(AIM) Please copy out the GLM fine-tuning notebook word for word, starting at "# Generation" and ending at "super(ConditionalGenerationDataset, self).__init__()".

### QUOTED PASSAGE

# import module and model

In [1]:
import torch
import torch.nn.functional as F
import warnings
import numpy as np
from tqdm import tqdm
from scipy.linalg import block_diag
from transformers import AutoTokenizer, AutoModelForSeq2SeqLM
from typing import List
from datasets import load_dataset
from promptsource.templates import DatasetTemplates
# from tqdm.notebook import tqdm
from transformers import AutoTokenizer, AutoModelForSeq2SeqLM, AutoConfig, get_linear_schedule_with_warmup
from torch.utils.data import Dataset, DataLoader
import scipy
from sklearn.metrics import accuracy_score

import logging
import sys
warnings.filterwarnings("ignore")

In [2]:
import os
os.environ['CUDA_VISIBLE_DEVICES'] = '0'
torch.cuda.is_available()
model_type = "BAAI/glm-roberta-large"
tokenizer = AutoTokenizer.from_pretrained(model_type, trust_remote_code=True, revision='main')
model = AutoModelForSeq2SeqLM.from_pretrained(model_type, trust_remote_code=True, revision='main').half().cuda()
print(f"Model {model_type} loaded.")

Model BAAI/glm-roberta-large loaded.


# Generation

## ConditionalGenerationDataset

In [3]:
# Fine-tuning GLM on classification/mutliple-choice dataset. An example.
import torch
from sklearn.model_selection import train_test_split
from datasets.arrow_dataset import Dataset

class ConditionalGenerationDataset(torch.utils.data.Dataset):
    def __init__(self, dataset_name, split, template_name, prompt_name, tokenizer, shuffle, portion ):
        super(ConditionalGenerationDataset, self).__init__()
        self.dataset_name = dataset_name
        self.split = split
        self.prompt = DatasetTemplates(template_name)[prompt_name]
        self.tokenizer = tokenizer
        # Ensure that the dataset split is valid.
        self.data = []
        if '/' in dataset_name:
            iters = load_dataset(dataset_name.split('/')[0], dataset_name.split('/')[1], split=split)
        else:
            iters = load_dataset(dataset_name, split=split)

        ## do a sampling from the dataset
        if(portion > 1):
            dataset_size = len(iters)//portion
            dataset, _ = train_test_split(iters, test_size=len(iters) - dataset_size, shuffle = shuffle, random_state = 1)
            dataset = Dataset.from_dict(dataset)

######
### EXTRACTED RECORDS

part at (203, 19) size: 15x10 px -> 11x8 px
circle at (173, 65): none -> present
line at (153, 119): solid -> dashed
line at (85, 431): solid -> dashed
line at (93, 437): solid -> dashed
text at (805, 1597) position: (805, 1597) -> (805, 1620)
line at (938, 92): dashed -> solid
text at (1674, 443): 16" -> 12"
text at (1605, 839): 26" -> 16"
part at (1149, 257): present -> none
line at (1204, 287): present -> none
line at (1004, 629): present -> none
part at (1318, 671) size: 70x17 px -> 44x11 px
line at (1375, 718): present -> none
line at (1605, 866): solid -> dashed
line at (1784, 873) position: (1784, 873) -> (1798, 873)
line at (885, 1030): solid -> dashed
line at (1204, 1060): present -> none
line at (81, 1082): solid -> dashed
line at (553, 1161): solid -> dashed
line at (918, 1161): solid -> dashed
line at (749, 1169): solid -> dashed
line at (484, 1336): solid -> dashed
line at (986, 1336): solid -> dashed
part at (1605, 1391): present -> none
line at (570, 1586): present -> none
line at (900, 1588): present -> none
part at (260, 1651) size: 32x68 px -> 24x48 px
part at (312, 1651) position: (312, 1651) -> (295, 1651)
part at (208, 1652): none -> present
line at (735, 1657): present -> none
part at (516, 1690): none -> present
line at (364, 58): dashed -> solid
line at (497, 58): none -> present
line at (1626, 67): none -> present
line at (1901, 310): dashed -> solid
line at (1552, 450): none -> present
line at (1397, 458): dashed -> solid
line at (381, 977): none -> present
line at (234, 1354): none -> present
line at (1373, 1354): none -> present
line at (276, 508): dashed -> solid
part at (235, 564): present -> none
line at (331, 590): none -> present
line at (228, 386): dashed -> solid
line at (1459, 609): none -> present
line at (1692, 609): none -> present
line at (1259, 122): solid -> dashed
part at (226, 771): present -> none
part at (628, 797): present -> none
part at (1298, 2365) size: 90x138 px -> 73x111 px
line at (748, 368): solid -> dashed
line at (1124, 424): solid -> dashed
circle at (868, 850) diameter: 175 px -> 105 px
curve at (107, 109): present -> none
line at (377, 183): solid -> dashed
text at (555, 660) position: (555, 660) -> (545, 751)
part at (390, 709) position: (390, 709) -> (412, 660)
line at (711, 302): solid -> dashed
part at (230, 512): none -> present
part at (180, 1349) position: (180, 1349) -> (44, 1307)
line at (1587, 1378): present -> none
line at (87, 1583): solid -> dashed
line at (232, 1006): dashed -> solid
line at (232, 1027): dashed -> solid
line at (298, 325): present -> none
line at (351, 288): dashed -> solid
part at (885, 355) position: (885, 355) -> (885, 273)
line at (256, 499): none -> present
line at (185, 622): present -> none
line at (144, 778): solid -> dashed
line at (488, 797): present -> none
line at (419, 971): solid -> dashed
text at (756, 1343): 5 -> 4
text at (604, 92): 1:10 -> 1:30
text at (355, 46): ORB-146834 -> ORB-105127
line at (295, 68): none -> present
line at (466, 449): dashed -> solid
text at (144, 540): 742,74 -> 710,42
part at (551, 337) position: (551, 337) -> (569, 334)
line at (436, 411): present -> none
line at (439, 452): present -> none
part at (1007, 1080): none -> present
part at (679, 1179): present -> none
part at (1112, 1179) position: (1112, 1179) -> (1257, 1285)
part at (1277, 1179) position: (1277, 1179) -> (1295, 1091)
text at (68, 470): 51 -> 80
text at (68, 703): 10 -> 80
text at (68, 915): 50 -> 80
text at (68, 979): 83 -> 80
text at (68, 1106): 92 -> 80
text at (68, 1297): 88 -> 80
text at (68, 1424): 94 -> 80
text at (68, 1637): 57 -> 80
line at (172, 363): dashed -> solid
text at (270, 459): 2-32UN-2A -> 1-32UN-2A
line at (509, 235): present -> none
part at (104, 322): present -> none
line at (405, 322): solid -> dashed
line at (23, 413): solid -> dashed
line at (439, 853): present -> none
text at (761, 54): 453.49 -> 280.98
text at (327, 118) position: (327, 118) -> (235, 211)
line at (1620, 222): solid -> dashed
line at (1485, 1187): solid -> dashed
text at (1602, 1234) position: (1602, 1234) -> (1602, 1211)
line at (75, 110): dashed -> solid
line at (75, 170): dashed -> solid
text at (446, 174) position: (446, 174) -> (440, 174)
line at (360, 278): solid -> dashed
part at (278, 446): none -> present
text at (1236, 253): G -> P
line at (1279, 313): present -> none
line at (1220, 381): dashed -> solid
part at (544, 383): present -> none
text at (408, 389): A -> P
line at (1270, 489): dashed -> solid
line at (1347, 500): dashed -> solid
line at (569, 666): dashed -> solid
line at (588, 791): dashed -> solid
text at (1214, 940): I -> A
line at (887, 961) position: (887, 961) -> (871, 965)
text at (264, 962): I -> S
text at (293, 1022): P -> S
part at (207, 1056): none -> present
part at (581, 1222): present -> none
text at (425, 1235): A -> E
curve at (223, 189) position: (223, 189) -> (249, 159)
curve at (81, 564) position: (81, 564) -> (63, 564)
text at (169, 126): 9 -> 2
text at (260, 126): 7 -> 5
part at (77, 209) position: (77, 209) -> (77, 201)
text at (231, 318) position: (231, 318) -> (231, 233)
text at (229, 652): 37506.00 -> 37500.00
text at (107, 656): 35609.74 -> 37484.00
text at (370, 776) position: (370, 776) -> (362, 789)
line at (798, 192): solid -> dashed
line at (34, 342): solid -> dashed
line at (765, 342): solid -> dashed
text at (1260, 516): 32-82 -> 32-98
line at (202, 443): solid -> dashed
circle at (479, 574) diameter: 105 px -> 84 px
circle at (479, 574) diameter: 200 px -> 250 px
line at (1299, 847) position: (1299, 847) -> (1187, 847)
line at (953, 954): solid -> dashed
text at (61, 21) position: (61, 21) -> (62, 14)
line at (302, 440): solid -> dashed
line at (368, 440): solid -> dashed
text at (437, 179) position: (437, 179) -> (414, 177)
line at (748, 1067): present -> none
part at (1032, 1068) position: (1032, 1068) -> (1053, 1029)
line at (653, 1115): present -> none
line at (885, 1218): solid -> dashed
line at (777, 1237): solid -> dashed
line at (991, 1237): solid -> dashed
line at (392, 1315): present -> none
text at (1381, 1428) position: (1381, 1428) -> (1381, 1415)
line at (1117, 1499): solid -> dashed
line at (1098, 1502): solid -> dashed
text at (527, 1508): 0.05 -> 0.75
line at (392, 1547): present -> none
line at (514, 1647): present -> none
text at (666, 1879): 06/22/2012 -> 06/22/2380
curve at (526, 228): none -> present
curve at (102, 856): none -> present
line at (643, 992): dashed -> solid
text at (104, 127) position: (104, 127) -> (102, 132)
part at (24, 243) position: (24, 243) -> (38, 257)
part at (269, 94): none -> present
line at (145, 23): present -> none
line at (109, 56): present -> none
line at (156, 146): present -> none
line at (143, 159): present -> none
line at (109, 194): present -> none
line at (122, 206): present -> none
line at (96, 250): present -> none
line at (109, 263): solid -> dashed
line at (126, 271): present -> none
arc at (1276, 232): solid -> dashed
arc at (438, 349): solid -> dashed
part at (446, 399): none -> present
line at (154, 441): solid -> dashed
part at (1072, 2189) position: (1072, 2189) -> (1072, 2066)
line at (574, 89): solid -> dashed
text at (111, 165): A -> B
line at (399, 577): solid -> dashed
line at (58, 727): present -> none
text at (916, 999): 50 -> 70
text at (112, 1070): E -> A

######

(CORRECT RESULT)
# Generation

## ConditionalGenerationDataset

In [3]:
# Fine-tuning GLM on classification/mutliple-choice dataset. An example.
import torch
from sklearn.model_selection import train_test_split
from datasets.arrow_dataset import Dataset

class ConditionalGenerationDataset(torch.utils.data.Dataset):
    def __init__(self, dataset_name, split, template_name, prompt_name, tokenizer, shuffle, portion ):
        super(ConditionalGenerationDataset, self).__init__()